Pasado este largo período de viajes, fundaciones y apertura de nuevas fronteras, llega para Chiara la hora de la enfermedad. Los últimos tres años de la aventura terrena de Chiara Lubich son quizás los más difíciles de su existencia. Jesús Abandonado, su Esposo, se presenta a la cita “en forma solemne”. En una oscuridad en la que Dios parece hacerse ocultado como el sol tras el horizonte. Sin embargo Chiara sigue amando, momento tras momento, hermano tras hermano. No deja de estar al servicio del “designio de Dios” sobre el Movimiento, siguiendo su desarrollo hasta sus últimos días, cuando, para su gran alegría, es aprobada por el Vaticano la naciente Instituto Universitario “Sophia”.

El último mes lo transcurre en el Policlínico Gemelli, en Roma. Estando allí responde la correspondencia y toma decisiones importantes para el Movimiento. Recibe también una carta del Papa que a menudo relee, recibiendo un gran consuelo. Y el Patriarca ecuménico de Constantinopla Bartolomé I pasa a saludarla y bendecirla.

Los últimos días expresa repetidamente el deseo de volver a casa. Saluda personalmente a sus primeras compañeras, a sus primeros compañeros y a sus más estrechos colaboradores. Después, mientras se agrava, consume sus ultimísimas energías acogiendo a cientos y cientos de personas que llegan a su casa y entran a su habitación, una a una, para verla, para darle un beso en la mano, para decirle todavía un palabra: gracias. La conmoción es grande, pero más grande es la fe en el amor. Se canta el Magnificat por las grandes cosas que el Señor ha hecho en ella y se renueva el compromiso de vivir el Evangelio, es decir amar, como Chiara siempre hizo y enseñó.
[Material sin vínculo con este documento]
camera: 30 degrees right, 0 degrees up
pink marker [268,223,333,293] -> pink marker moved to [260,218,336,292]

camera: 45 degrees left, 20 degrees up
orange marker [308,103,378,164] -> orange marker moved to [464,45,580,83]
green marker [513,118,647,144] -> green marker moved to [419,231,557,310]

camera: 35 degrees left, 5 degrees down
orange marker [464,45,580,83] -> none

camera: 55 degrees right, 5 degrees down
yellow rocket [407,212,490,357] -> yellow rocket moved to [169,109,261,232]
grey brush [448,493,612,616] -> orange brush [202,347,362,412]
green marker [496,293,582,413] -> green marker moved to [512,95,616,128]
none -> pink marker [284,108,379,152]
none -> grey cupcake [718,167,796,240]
Chiara se apaga el 14 de marzo de 2008, poco después de las 2 de la mañana. La noticia se difunde rápidamente en todo el mundo, donde está su familia espiritual que reza unida.
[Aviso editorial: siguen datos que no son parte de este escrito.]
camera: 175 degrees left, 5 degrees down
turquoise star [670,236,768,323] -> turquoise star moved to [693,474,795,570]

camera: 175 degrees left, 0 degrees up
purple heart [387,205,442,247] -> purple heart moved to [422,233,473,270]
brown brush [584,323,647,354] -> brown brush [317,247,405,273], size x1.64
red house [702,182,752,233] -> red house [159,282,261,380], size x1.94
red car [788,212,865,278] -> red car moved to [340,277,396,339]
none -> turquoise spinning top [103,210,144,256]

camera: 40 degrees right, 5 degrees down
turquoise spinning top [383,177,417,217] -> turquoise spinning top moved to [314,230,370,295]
Los días posteriores miles de personas, desde simples obreros hasta personalidades del mundo político y religioso, llegan a Rocca di Papa para rendirle homenaje. El funeral tiene lugar en la Basílica romana de San Pablo extramuros, incapaz de contener la gran multitud acudida (40.000 personas). El Secretario de Estado Tarcisio Bertone, enviado por Benedicto XVI, preside la ceremonia eucarística junto a 9 cardenales, más de 40 obispos y cientos de sacerdotes. Lee un mensaje del Papa quien entre otras cosas, define a Chiara como una “Mujer de fe intrépida, dócil mensajera de esperanza y de paz”.
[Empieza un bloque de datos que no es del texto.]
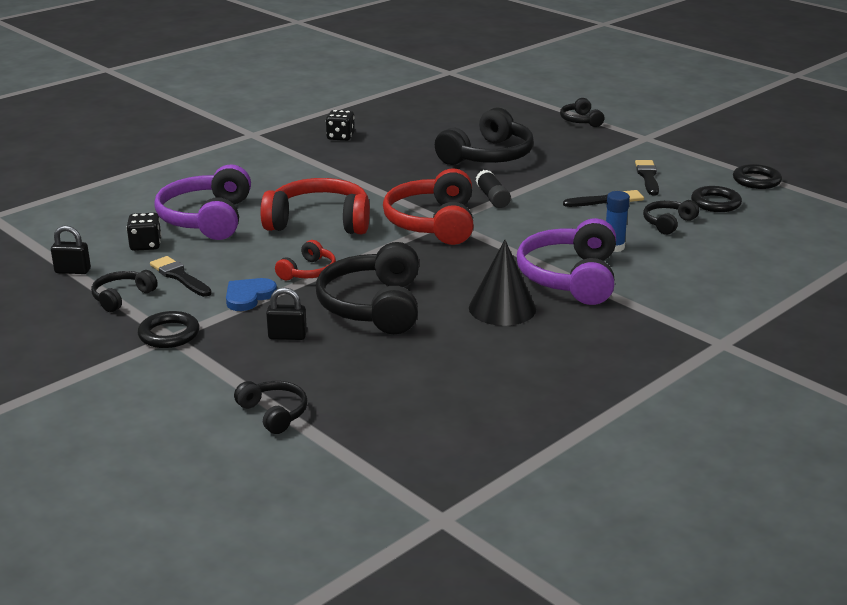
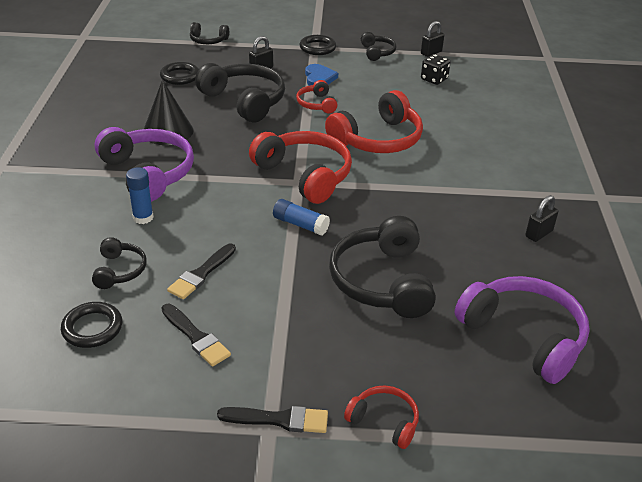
camera: 135 degrees right, 10 degrees up
black brush [150,256,212,297] -> black brush moved to [217,406,328,433]
purple headphones [154,164,251,240] -> purple headphones moved to [455,276,590,384]
black dice [326,110,355,141] -> black padlock [525,195,558,242]
black glue stick [476,170,511,208] -> blue glue stick [273,199,330,236]
black headphones [560,98,604,127] -> red headphones [344,386,419,449]
black ring [733,164,782,189] -> black ring moved to [160,62,199,85]

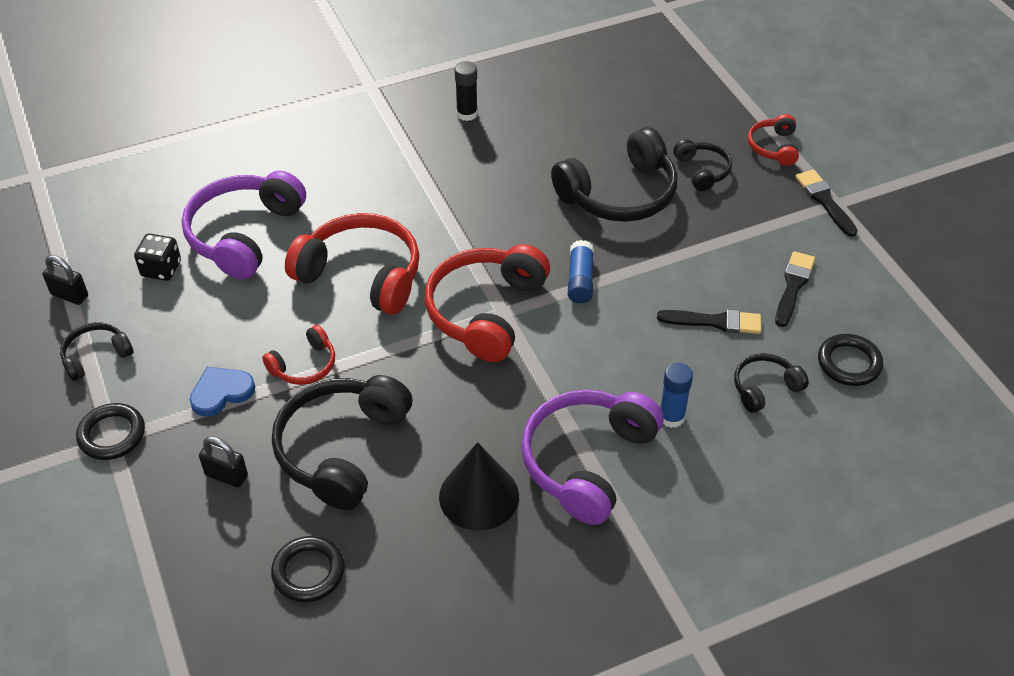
camera: 115 degrees left, 10 degrees up
black headphones [190,22,229,44] -> black headphones moved to [673,139,732,191]
purple headphones [455,276,590,384] -> purple headphones moved to [182,171,306,279]
black padlock [525,195,558,242] -> black glue stick [455,61,478,121]

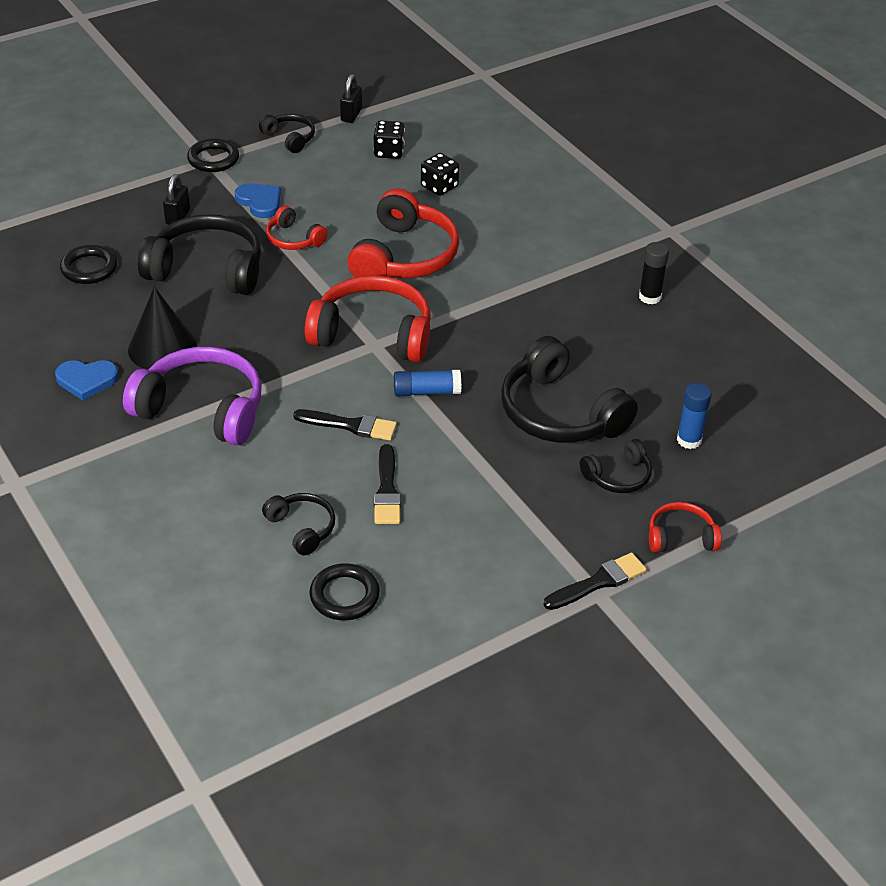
camera: 80 degrees right, 5 degrees down
purple headphones [182,171,306,279] -> black dice [421,153,459,196]
blue glue stick [661,363,693,428] -> blue glue stick moved to [677,383,712,449]
black brush [775,251,815,327] -> black brush moved to [293,409,397,440]
none -> blue heart [55,360,119,400]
Resuenan las palabras que Chiara expresó un día: «Quisiera que la Obra de María, al final de los tiempos, cuando, compacta, se prepare a presentarse ante Jesús abandonado-resucitado, pueda repetirle: “Ese día, mi Dios, vendré hacia ti… con mi sueño más loco: ¡llevarte el mundo entre los brazos!”. ¡Padre que todos sean uno!».